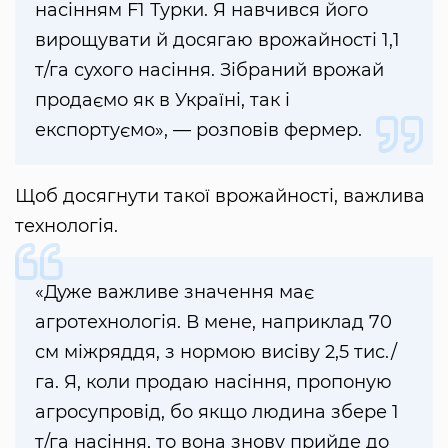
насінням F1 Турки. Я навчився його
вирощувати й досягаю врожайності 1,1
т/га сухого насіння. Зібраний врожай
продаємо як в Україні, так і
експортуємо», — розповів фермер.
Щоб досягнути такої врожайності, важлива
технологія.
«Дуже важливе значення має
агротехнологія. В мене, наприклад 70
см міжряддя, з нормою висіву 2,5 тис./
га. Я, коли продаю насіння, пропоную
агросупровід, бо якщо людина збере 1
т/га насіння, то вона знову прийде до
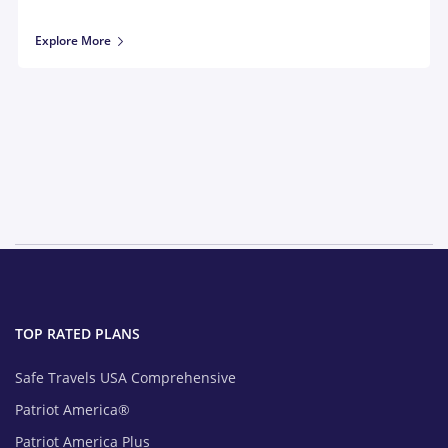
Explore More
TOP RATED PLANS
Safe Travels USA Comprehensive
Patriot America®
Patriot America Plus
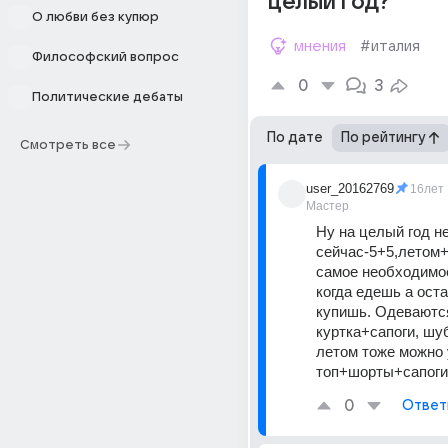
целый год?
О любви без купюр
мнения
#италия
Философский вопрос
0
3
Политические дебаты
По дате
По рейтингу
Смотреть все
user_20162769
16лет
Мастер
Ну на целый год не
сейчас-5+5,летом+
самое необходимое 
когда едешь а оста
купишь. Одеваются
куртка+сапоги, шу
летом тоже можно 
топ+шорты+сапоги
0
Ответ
--
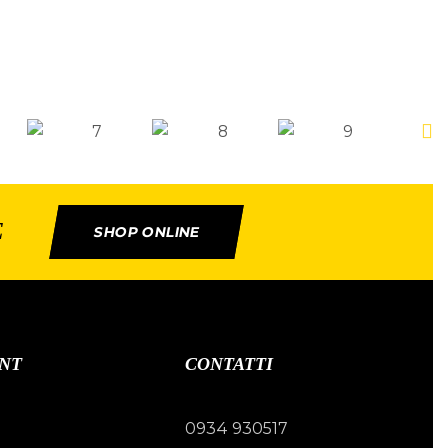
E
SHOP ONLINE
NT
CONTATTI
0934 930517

◆ **WHAT TO DO**
Can you reproduce the lines from the one containing "насінням F1 Турки. Я навчився його" up to and including the one containing "агротехнологія. В мене, наприклад 70", character for character?

◆ **RESPONSE AREA**
насінням F1 Турки. Я навчився його
вирощувати й досягаю врожайності 1,1
т/га сухого насіння. Зібраний врожай
продаємо як в Україні, так і
експортуємо», — розповів фермер.
Щоб досягнути такої врожайності, важлива
технологія.
«Дуже важливе значення має
агротехнологія. В мене, наприклад 70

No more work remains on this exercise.